§ **TASK ITEM**
For every entry below, give it back exactly and leave out any image.

§ **GIVEN INFORMATION**
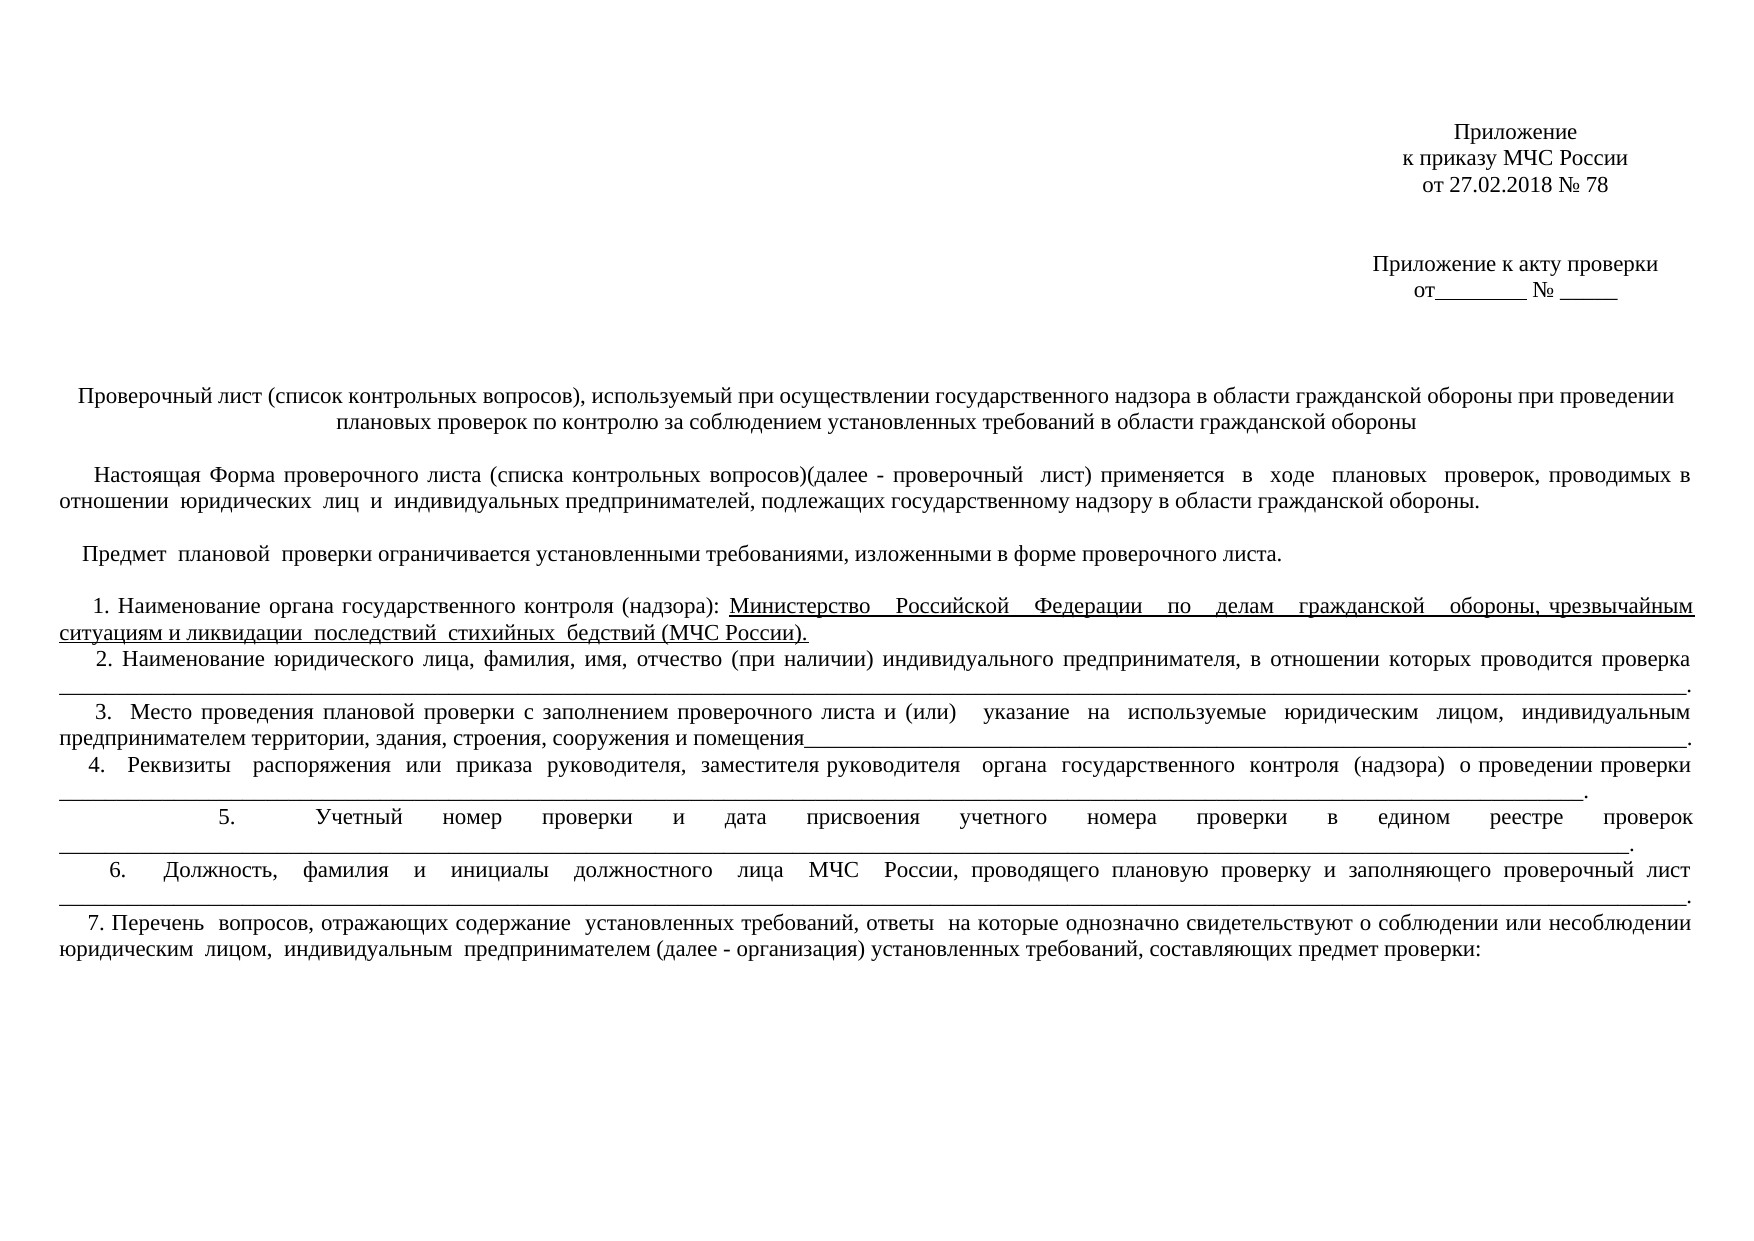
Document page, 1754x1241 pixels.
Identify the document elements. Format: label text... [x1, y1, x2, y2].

text 3. Место проведения плановой проверки с заполнением проверочного листа и (или) указание на используемые юридическим лицом, индивидуальным предпринимателем территории, здания, строения, сооружения и помещения_____________________________________________________________________________. [59, 698, 1695, 751]
text 6. Должность, фамилия и инициалы должностного лица МЧС России, проводящего плановую проверку и заполняющего проверочный лист ______________________________________________________________________________________________________________________________________________. [59, 856, 1695, 909]
text 4. Реквизиты распоряжения или приказа руководителя, заместителя руководителя органа государственного контроля (надзора) о проведении проверки _____________________________________________________________________________________________________________________________________. [59, 751, 1695, 803]
text 1. Наименование органа государственного контроля (надзора): Министерство Российской Федерации по делам гражданской обороны, чрезвычайным ситуациям и ликвидации последствий стихийных бедствий (МЧС России). [59, 592, 1695, 645]
text 5. Учетный номер проверки и дата присвоения учетного номера проверки в едином реестре проверок _________________________________________________________________________________________________________________________________________. [59, 803, 1695, 856]
text 2. Наименование юридического лица, фамилия, имя, отчество (при наличии) индивидуального предпринимателя, в отношении которых проводится проверка ______________________________________________________________________________________________________________________________________________. [59, 645, 1695, 698]
text Настоящая Форма проверочного листа (списка контрольных вопросов)(далее - проверочный лист) применяется в ходе плановых проверок, проводимых в отношении юридических лиц и индивидуальных предпринимателей, подлежащих государственному надзору в области гражданской обороны. [59, 461, 1695, 513]
text Предмет плановой проверки ограничивается установленными требованиями, изложенными в форме проверочного листа. [59, 540, 1695, 566]
text 7. Перечень вопросов, отражающих содержание установленных требований, ответы на которые однозначно свидетельствуют о соблюдении или несоблюдении юридическим лицом, индивидуальным предпринимателем (далее - организация) установленных требований, составляющих предмет проверки: [59, 909, 1695, 961]
text Проверочный лист (список контрольных вопросов), используемый при осуществлении государственного надзора в области гражданской обороны при проведении плановых проверок по контролю за соблюдением установленных требований в области гражданской обороны [59, 382, 1695, 434]
table_header Приложение к приказу МЧС России от 27.02.2018 № 78 Приложение к акту проверки от № _____ [1108, 118, 1754, 382]
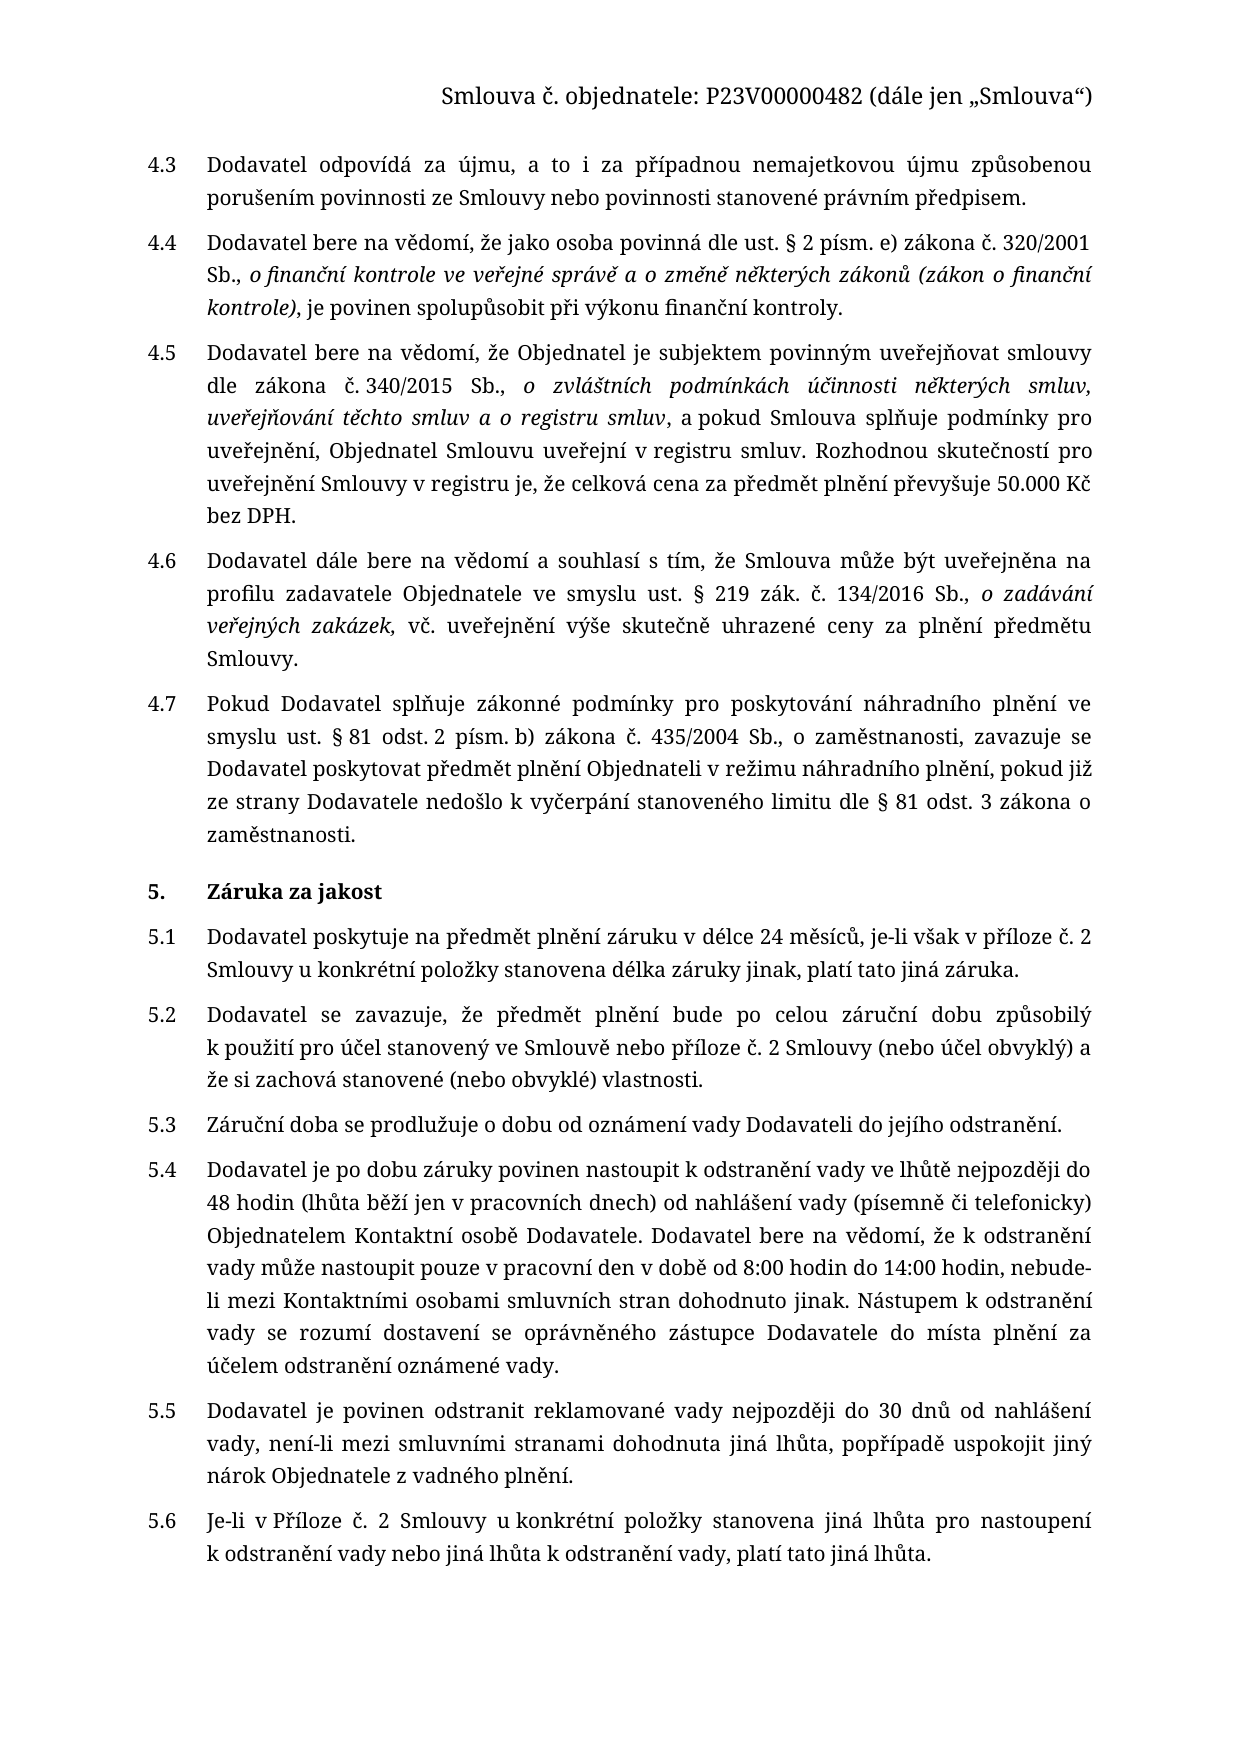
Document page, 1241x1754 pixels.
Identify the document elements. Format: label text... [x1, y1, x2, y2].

list Dodavatel je po dobu záruky povinen nastoupit k odstranění vady ve lhůtě nejpozději do 48 hodin (lhůta běží jen v pracovních dnech) od nahlášení vady (písemně či telefonicky) Objednatelem Kontaktní osobě Dodavatele. Dodavatel bere na vědomí, že k odstranění vady může nastoupit pouze v pracovní den v době od 8:00 hodin do 14:00 hodin, nebude-li mezi Kontaktními osobami smluvních stran dohodnuto jinak. Nástupem k odstranění vady se rozumí dostavení se oprávněného zástupce Dodavatele do místa plnění za účelem odstranění oznámené vady. [148, 1156, 1093, 1379]
list Dodavatel je povinen odstranit reklamované vady nejpozději do 30 dnů od nahlášení vady, není-li mezi smluvními stranami dohodnuta jiná lhůta, popřípadě uspokojit jiný nárok Objednatele z vadného plnění. [148, 1396, 1093, 1490]
list Dodavatel bere na vědomí, že Objednatel je subjektem povinným uveřejňovat smlouvy dle zákona č. 340/2015 Sb., o zvláštních podmínkách účinnosti některých smluv, uveřejňování těchto smluv a o registru smluv, a pokud Smlouva splňuje podmínky pro uveřejnění, Objednatel Smlouvu uveřejní v registru smluv. Rozhodnou skutečností pro uveřejnění Smlouvy v registru je, že celková cena za předmět plnění převyšuje 50.000 Kč bez DPH. [148, 338, 1093, 530]
list Pokud Dodavatel splňuje zákonné podmínky pro poskytování náhradního plnění ve smyslu ust. § 81 odst. 2 písm. b) zákona č. 435/2004 Sb., o zaměstnanosti, zavazuje se Dodavatel poskytovat předmět plnění Objednateli v režimu náhradního plnění, pokud již ze strany Dodavatele nedošlo k vyčerpání stanoveného limitu dle § 81 odst. 3 zákona o zaměstnanosti. [148, 689, 1093, 848]
list Záruka za jakost [148, 877, 1093, 906]
list Dodavatel odpovídá za újmu, a to i za případnou nemajetkovou újmu způsobenou porušením povinnosti ze Smlouvy nebo povinnosti stanovené právním předpisem. [148, 150, 1093, 211]
list Záruční doba se prodlužuje o dobu od oznámení vady Dodavateli do jejího odstranění. [148, 1110, 1093, 1139]
list Dodavatel dále bere na vědomí a souhlasí s tím, že Smlouva může být uveřejněna na profilu zadavatele Objednatele ve smyslu ust. § 219 zák. č. 134/2016 Sb., o zadávání veřejných zakázek, vč. uveřejnění výše skutečně uhrazené ceny za plnění předmětu Smlouvy. [148, 546, 1093, 673]
list Je-li v Příloze č. 2 Smlouvy u konkrétní položky stanovena jiná lhůta pro nastoupení k odstranění vady nebo jiná lhůta k odstranění vady, platí tato jiná lhůta. [148, 1507, 1093, 1568]
list Dodavatel poskytuje na předmět plnění záruku v délce 24 měsíců, je-li však v příloze č. 2 Smlouvy u konkrétní položky stanovena délka záruky jinak, platí tato jiná záruka. [148, 922, 1093, 983]
list Dodavatel bere na vědomí, že jako osoba povinná dle ust. § 2 písm. e) zákona č. 320/2001 Sb., o finanční kontrole ve veřejné správě a o změně některých zákonů (zákon o finanční kontrole), je povinen spolupůsobit při výkonu finanční kontroly. [148, 228, 1093, 322]
list Dodavatel se zavazuje, že předmět plnění bude po celou záruční dobu způsobilý k použití pro účel stanovený ve Smlouvě nebo příloze č. 2 Smlouvy (nebo účel obvyklý) a že si zachová stanovené (nebo obvyklé) vlastnosti. [148, 1000, 1093, 1094]
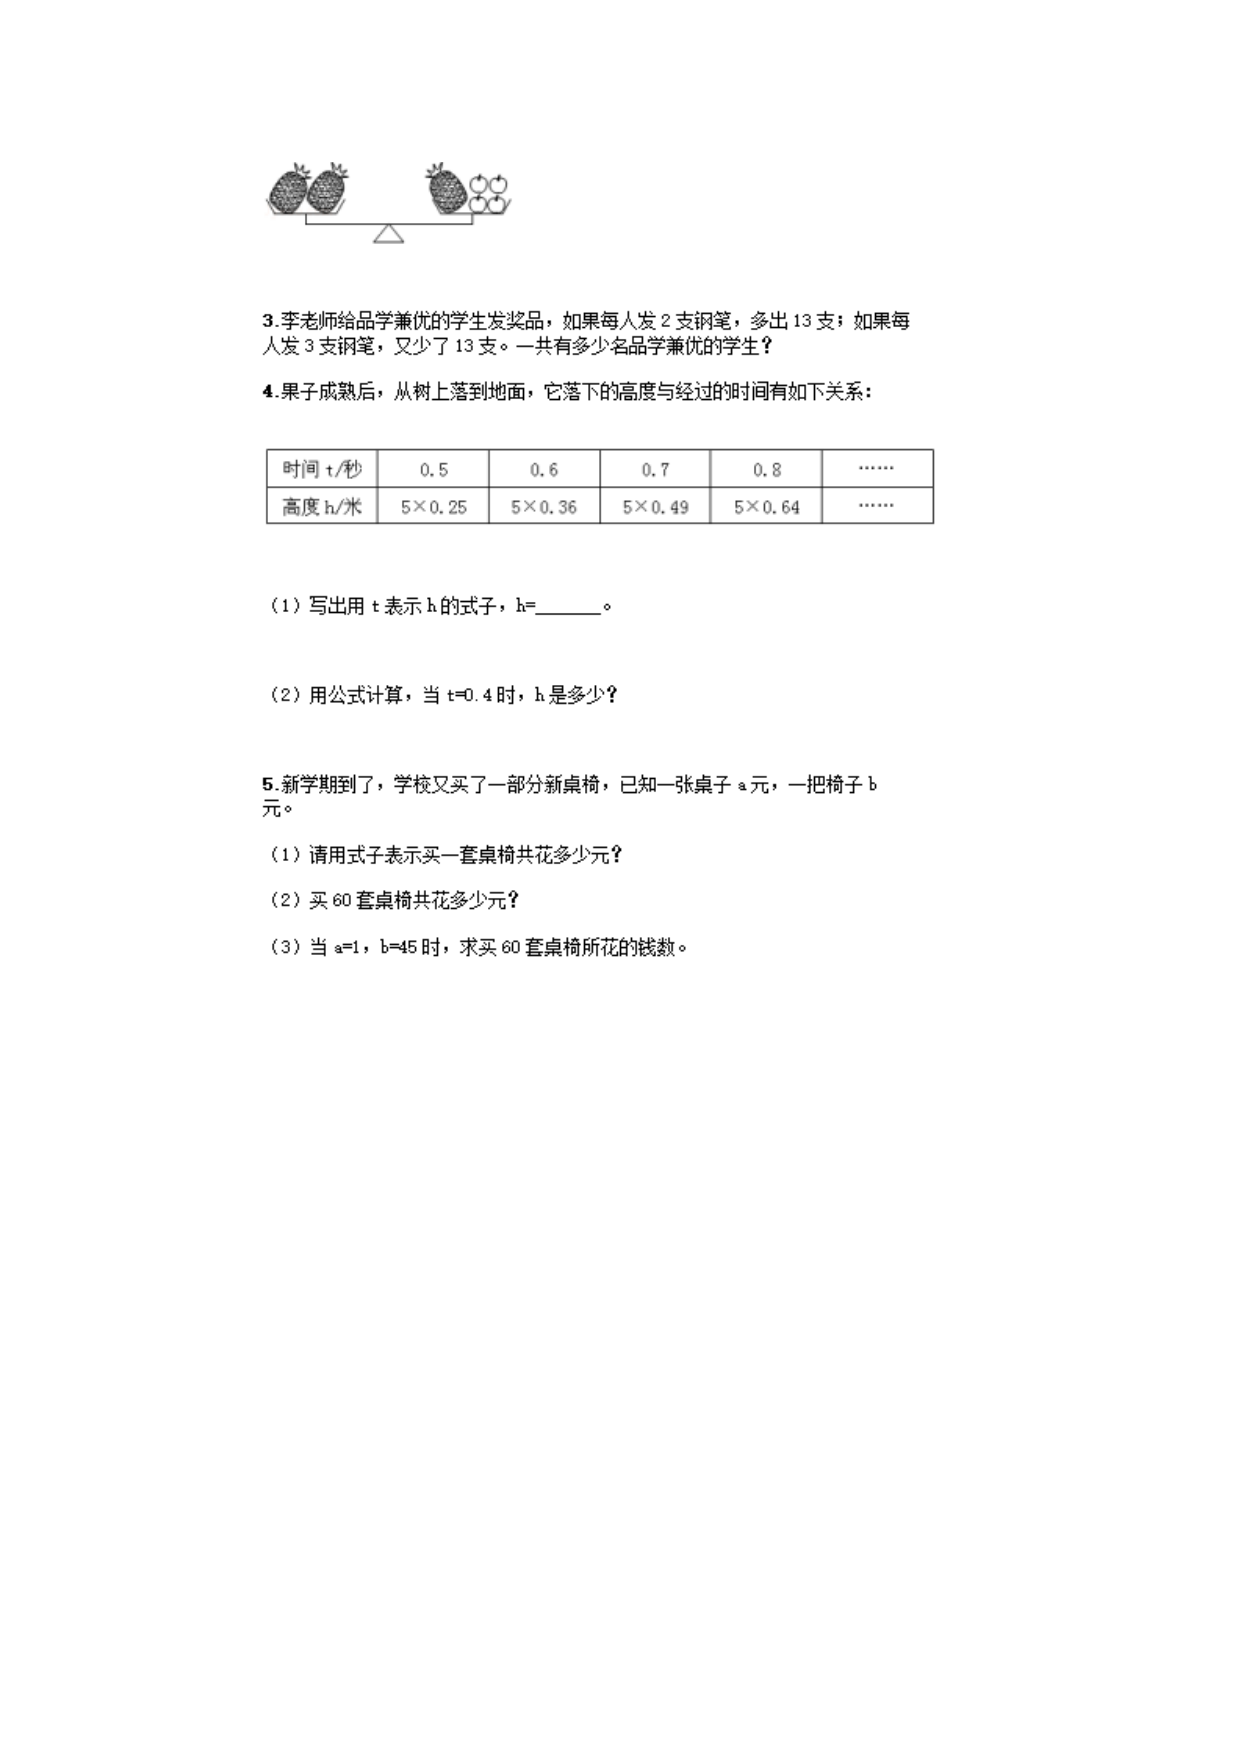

§ **ANSWER SECTION**
Document page, 1754x1241 pixels.
Identify the document elements. Format: label text... [x1, y1, x2, y2].

text 3. Место проведения плановой проверки с заполнением проверочного листа и (или) указание на используемые юридическим лицом, индивидуальным предпринимателем территории, здания, строения, сооружения и помещения_____________________________________________________________________________. [59, 698, 1695, 751]
text 6. Должность, фамилия и инициалы должностного лица МЧС России, проводящего плановую проверку и заполняющего проверочный лист ______________________________________________________________________________________________________________________________________________. [59, 856, 1695, 909]
text 4. Реквизиты распоряжения или приказа руководителя, заместителя руководителя органа государственного контроля (надзора) о проведении проверки _____________________________________________________________________________________________________________________________________. [59, 751, 1695, 803]
text 1. Наименование органа государственного контроля (надзора): Министерство Российской Федерации по делам гражданской обороны, чрезвычайным ситуациям и ликвидации последствий стихийных бедствий (МЧС России). [59, 592, 1695, 645]
text 5. Учетный номер проверки и дата присвоения учетного номера проверки в едином реестре проверок _________________________________________________________________________________________________________________________________________. [59, 803, 1695, 856]
text 2. Наименование юридического лица, фамилия, имя, отчество (при наличии) индивидуального предпринимателя, в отношении которых проводится проверка ______________________________________________________________________________________________________________________________________________. [59, 645, 1695, 698]
text Настоящая Форма проверочного листа (списка контрольных вопросов)(далее - проверочный лист) применяется в ходе плановых проверок, проводимых в отношении юридических лиц и индивидуальных предпринимателей, подлежащих государственному надзору в области гражданской обороны. [59, 461, 1695, 513]
text Предмет плановой проверки ограничивается установленными требованиями, изложенными в форме проверочного листа. [59, 540, 1695, 566]
text 7. Перечень вопросов, отражающих содержание установленных требований, ответы на которые однозначно свидетельствуют о соблюдении или несоблюдении юридическим лицом, индивидуальным предпринимателем (далее - организация) установленных требований, составляющих предмет проверки: [59, 909, 1695, 961]
text Проверочный лист (список контрольных вопросов), используемый при осуществлении государственного надзора в области гражданской обороны при проведении плановых проверок по контролю за соблюдением установленных требований в области гражданской обороны [59, 382, 1695, 434]
table_header Приложение к приказу МЧС России от 27.02.2018 № 78 Приложение к акту проверки от № _____ [1108, 118, 1754, 382]
Document page, 1241x1754 pixels.
Identify the document elements. Format: label text... [x1, y1, x2, y2].

list Dodavatel je po dobu záruky povinen nastoupit k odstranění vady ve lhůtě nejpozději do 48 hodin (lhůta běží jen v pracovních dnech) od nahlášení vady (písemně či telefonicky) Objednatelem Kontaktní osobě Dodavatele. Dodavatel bere na vědomí, že k odstranění vady může nastoupit pouze v pracovní den v době od 8:00 hodin do 14:00 hodin, nebude-li mezi Kontaktními osobami smluvních stran dohodnuto jinak. Nástupem k odstranění vady se rozumí dostavení se oprávněného zástupce Dodavatele do místa plnění za účelem odstranění oznámené vady. [148, 1156, 1093, 1379]
list Dodavatel je povinen odstranit reklamované vady nejpozději do 30 dnů od nahlášení vady, není-li mezi smluvními stranami dohodnuta jiná lhůta, popřípadě uspokojit jiný nárok Objednatele z vadného plnění. [148, 1396, 1093, 1490]
list Dodavatel bere na vědomí, že Objednatel je subjektem povinným uveřejňovat smlouvy dle zákona č. 340/2015 Sb., o zvláštních podmínkách účinnosti některých smluv, uveřejňování těchto smluv a o registru smluv, a pokud Smlouva splňuje podmínky pro uveřejnění, Objednatel Smlouvu uveřejní v registru smluv. Rozhodnou skutečností pro uveřejnění Smlouvy v registru je, že celková cena za předmět plnění převyšuje 50.000 Kč bez DPH. [148, 338, 1093, 530]
list Pokud Dodavatel splňuje zákonné podmínky pro poskytování náhradního plnění ve smyslu ust. § 81 odst. 2 písm. b) zákona č. 435/2004 Sb., o zaměstnanosti, zavazuje se Dodavatel poskytovat předmět plnění Objednateli v režimu náhradního plnění, pokud již ze strany Dodavatele nedošlo k vyčerpání stanoveného limitu dle § 81 odst. 3 zákona o zaměstnanosti. [148, 689, 1093, 848]
list Záruka za jakost [148, 877, 1093, 906]
list Dodavatel odpovídá za újmu, a to i za případnou nemajetkovou újmu způsobenou porušením povinnosti ze Smlouvy nebo povinnosti stanovené právním předpisem. [148, 150, 1093, 211]
list Záruční doba se prodlužuje o dobu od oznámení vady Dodavateli do jejího odstranění. [148, 1110, 1093, 1139]
list Dodavatel dále bere na vědomí a souhlasí s tím, že Smlouva může být uveřejněna na profilu zadavatele Objednatele ve smyslu ust. § 219 zák. č. 134/2016 Sb., o zadávání veřejných zakázek, vč. uveřejnění výše skutečně uhrazené ceny za plnění předmětu Smlouvy. [148, 546, 1093, 673]
list Je-li v Příloze č. 2 Smlouvy u konkrétní položky stanovena jiná lhůta pro nastoupení k odstranění vady nebo jiná lhůta k odstranění vady, platí tato jiná lhůta. [148, 1507, 1093, 1568]
list Dodavatel poskytuje na předmět plnění záruku v délce 24 měsíců, je-li však v příloze č. 2 Smlouvy u konkrétní položky stanovena délka záruky jinak, platí tato jiná záruka. [148, 922, 1093, 983]
list Dodavatel bere na vědomí, že jako osoba povinná dle ust. § 2 písm. e) zákona č. 320/2001 Sb., o finanční kontrole ve veřejné správě a o změně některých zákonů (zákon o finanční kontrole), je povinen spolupůsobit při výkonu finanční kontroly. [148, 228, 1093, 322]
list Dodavatel se zavazuje, že předmět plnění bude po celou záruční dobu způsobilý k použití pro účel stanovený ve Smlouvě nebo příloze č. 2 Smlouvy (nebo účel obvyklý) a že si zachová stanovené (nebo obvyklé) vlastnosti. [148, 1000, 1093, 1094]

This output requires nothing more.